Unlike starting from scratch, remodelling your bathroom can be a tricky job constrained by an existing floorplans and plumbing. Bathrooms can come in all shapes and sizes, but when you’re thinking about remodelling this particular room, it is essential to marry practicalities with style.
Storage, natural light and the orientation of the doorway are all aspects that could affect how you decide to layout your remodel so it’s best to think about functional design first, before choosing any specifics that may become restrictive.
From completely ripping out and starting again, to refreshing with a few small changes, find inspiration in our 12 standout remodelled bathrooms.
If you’re looking to renovate a period home, why not combine modern luxuries with traditional design? This Victorian office building turned family home cleverly combines minimalist shower and bath designs with the characterful mounding and fireplace.
Narrow and low ceilings are problematic in period remodel, but this restored cottage embraces the cosy aspects of the bathroom. A reclaimed roll-top bath and butler sink complete the effortless look, undaunted by the smaller space.
Working with a Smaller Bathroom
The key to working with a smaller-sized bathroom is prioritising what you use the most. Although a new stand alone bathtub might sound relaxing, having to squeeze around it to get to the shower in the morning is less than glamorous.
Think about how you use the space and how you interact with different bathroom features. If you have a family, more storage might be your number one, while if you carry out a nighttime routine in front of the mirror, a bigger worktop would be more useful.
This cottage snugly fits the shower into the oak beams of the house beautifully and the sloped roof creates a cosy feel.The white tiles and shower base mean that the natural materials of the floor and door take centre stage.
Spruce panel cladding on the walls and floor of this conversion’s bathroom makes the most of the natural light to create a bright and open room. The Scandinavian-inspired style utilises every space with hidden cupboards and wall recesses for toiletries.
Where to put your things can cause quite the conundrum when trying to design a sleek and modern bathroom. Under-the-worktop fitted cupboards are a practical solution, but can end up making a small space feel even more cramped.
Open cupboards can provide a casual non-fitted look (and can be combined with cleverly plumbed in sinks) while unimposing storage boxes are another great storage option.
Switching around the floorplan of your home can be time-consuming, but when you’re stuck in a tiny bathroom and have a spare bedroom going to waste, that extra effort could make all the difference when remodelling interiors, like this cottage renovation.
Additional space allows for a separate shower and bath without becoming claustrophobic and offering new possibilities for storage space under worktops.
The large black tiles of this modern remodel of a bungalow looks anything but gloomy with the large window opposite beautiful mirrors. Clean lines of contemporary designs can make a small room appear larger and the changes in texture throughout this monochrome pallet make sure the room maintains the air of luxury.

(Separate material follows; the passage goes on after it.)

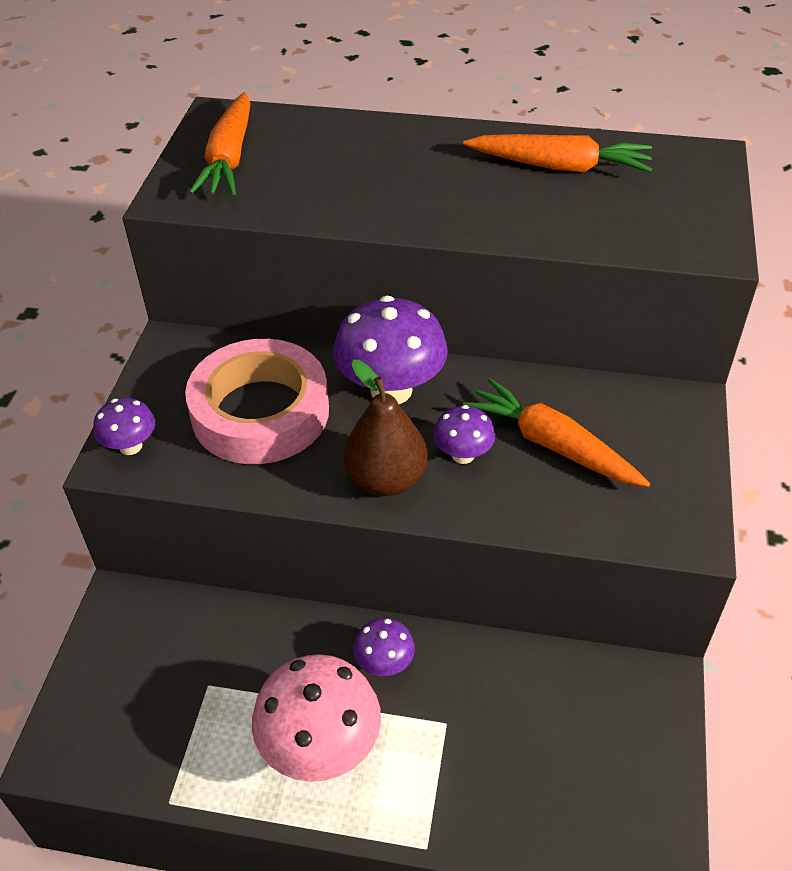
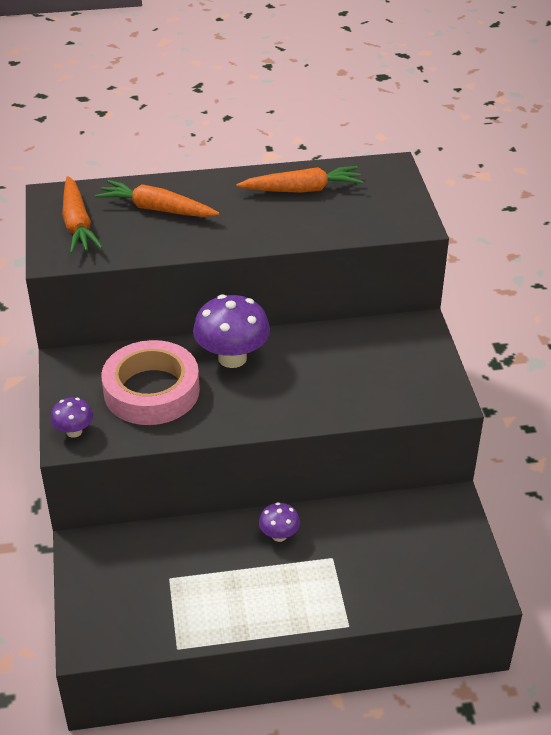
camera: 20 degrees left, 5 degrees down
pink mushroom [252,654,381,782] -> none
brown pear [343,360,428,496] -> none
purple mushroom [433,405,495,464] -> none
orange carrot [463,378,650,487] -> orange carrot moved to [95,180,219,217]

Fitting a neutral suite like this DIY flat renovation futureproofs your bathroom from any smaller changes you might want to make in five or ten years. Switching out tiles or throwing up a different shade of paint can quickly and easily breathe new life into your bathroom.
This church conversion wet room proves that being practical doesn’t mean sacrificing style with on-trend grey tiles and a rainfall shower head.
Installing a Wet Room
Wet rooms can give a modern and sleek appearance to a bathroom, but only when installed correctly.
Though ideal for homes that need a certain amount of accessibility for children or those with mobility concerns, wet rooms can become cold and damp if not properly waterproofed and tanked.
The majority of the work can be done yourself (kits usually come with the drain, connectors and the under tray) but it is recommended that you get a professional to correctly waterproof the room to save potential leeks and costly repairs.
When renovating her 1960s home, Sandra Coppin chose to upgrade her fittings, rather than stripping out everything that was already there. The painted exposed brick leading to the high window adds an industrial effect and makes the room seem taller, while the stylish silver taps provide a modern edge.
Black painted panelling and white walls compliment the simplicity of this bathroom remodel. Working to a budget doesn’t mean lack of luxury as the entire renovation project was completed for under £10,000.
While minimal in design – greys and whites dominate this space – a copper radiator has been installed to provide a distinctly individual look. Features like a sparsely-used patterned tile or an unusual light fitting are ideas that could spruce up a room without the need for regular style upkeep.
Although neutral colours inspire feelings of relaxation, this characterful Victorian renovation includes a bathroom showstopper that creates such a clear connection to absolute exuberance and luxury that the limited space becomes an asset rather than a problem.